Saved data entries

######

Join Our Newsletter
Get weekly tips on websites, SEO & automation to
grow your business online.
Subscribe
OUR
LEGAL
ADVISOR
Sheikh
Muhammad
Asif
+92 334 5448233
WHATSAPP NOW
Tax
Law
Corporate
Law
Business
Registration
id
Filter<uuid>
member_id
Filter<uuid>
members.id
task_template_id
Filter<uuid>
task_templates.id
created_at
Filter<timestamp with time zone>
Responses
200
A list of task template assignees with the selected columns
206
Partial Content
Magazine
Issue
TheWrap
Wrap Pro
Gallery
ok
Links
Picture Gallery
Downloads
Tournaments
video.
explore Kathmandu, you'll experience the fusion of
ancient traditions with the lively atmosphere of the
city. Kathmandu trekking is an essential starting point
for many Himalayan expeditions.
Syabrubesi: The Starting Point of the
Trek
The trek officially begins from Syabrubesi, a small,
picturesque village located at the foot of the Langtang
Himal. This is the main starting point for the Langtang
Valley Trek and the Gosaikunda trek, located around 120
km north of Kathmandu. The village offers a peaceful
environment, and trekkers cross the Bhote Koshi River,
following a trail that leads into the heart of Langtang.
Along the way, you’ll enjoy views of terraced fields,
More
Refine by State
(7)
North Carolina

######

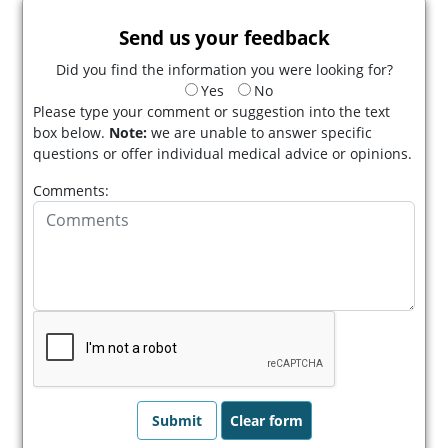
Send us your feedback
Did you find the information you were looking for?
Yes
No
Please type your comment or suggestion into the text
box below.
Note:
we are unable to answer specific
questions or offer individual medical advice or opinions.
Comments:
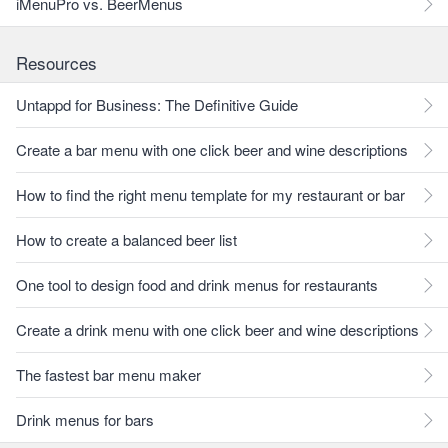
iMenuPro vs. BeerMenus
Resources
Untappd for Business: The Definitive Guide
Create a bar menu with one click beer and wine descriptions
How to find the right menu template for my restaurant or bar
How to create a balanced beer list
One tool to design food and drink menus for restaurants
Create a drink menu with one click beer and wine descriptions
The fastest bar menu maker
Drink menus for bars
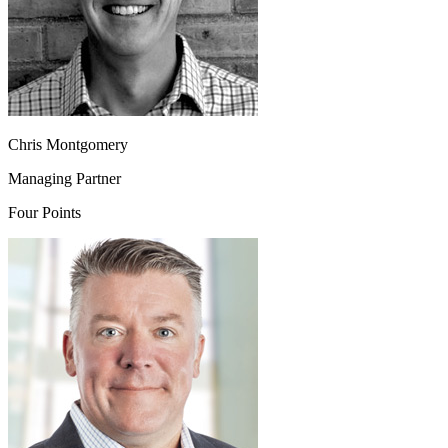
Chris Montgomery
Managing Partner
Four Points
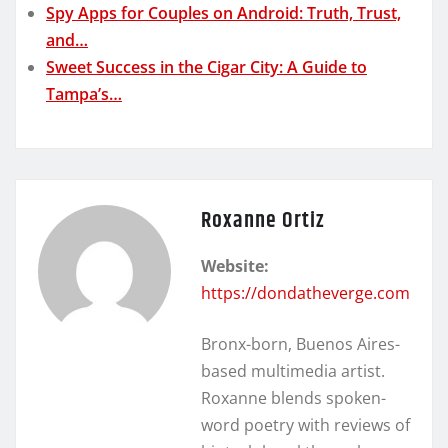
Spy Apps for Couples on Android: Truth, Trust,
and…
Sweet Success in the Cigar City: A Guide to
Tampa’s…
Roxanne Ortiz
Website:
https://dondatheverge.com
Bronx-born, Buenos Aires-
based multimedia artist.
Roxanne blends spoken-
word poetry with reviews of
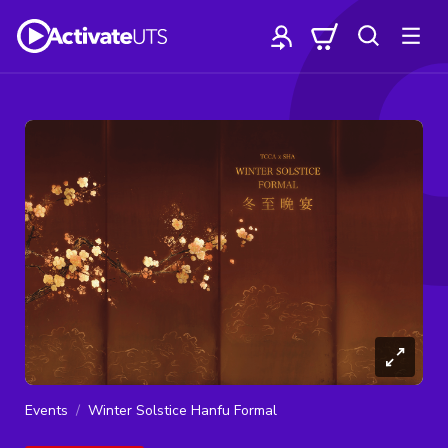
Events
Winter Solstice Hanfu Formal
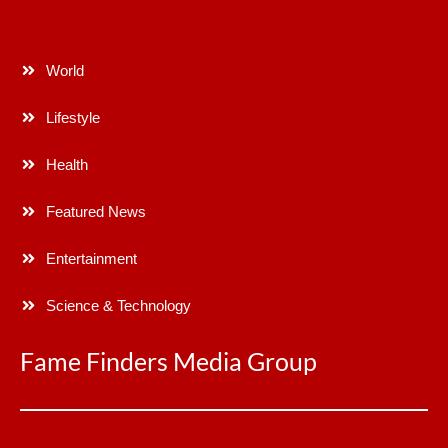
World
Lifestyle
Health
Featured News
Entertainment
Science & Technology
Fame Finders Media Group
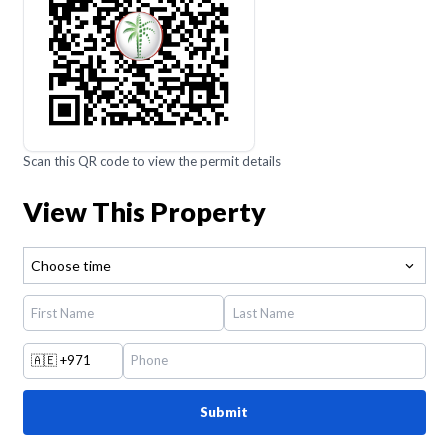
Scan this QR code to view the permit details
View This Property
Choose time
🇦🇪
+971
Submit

######

Exercise details: Send back an exact copy of only the lines from the line with "Join Our Newsletter" up to and including the line with "Valley Trek and" in the data above.

Answer to this exercise:
Join Our Newsletter
Get weekly tips on websites, SEO & automation to
grow your business online.
Subscribe
OUR
LEGAL
ADVISOR
Sheikh
Muhammad
Asif
+92 334 5448233
WHATSAPP NOW
Tax
Law
Corporate
Law
Business
Registration
id
Filter<uuid>
member_id
Filter<uuid>
members.id
task_template_id
Filter<uuid>
task_templates.id
created_at
Filter<timestamp with time zone>
Responses
200
A list of task template assignees with the selected columns
206
Partial Content
Magazine
Issue
TheWrap
Wrap Pro
Gallery
ok
Links
Picture Gallery
Downloads
Tournaments
video.
explore Kathmandu, you'll experience the fusion of
ancient traditions with the lively atmosphere of the
city. Kathmandu trekking is an essential starting point
for many Himalayan expeditions.
Syabrubesi: The Starting Point of the
Trek
The trek officially begins from Syabrubesi, a small,
picturesque village located at the foot of the Langtang
Himal. This is the main starting point for the Langtang
Valley Trek and the Gosaikunda trek, located around 120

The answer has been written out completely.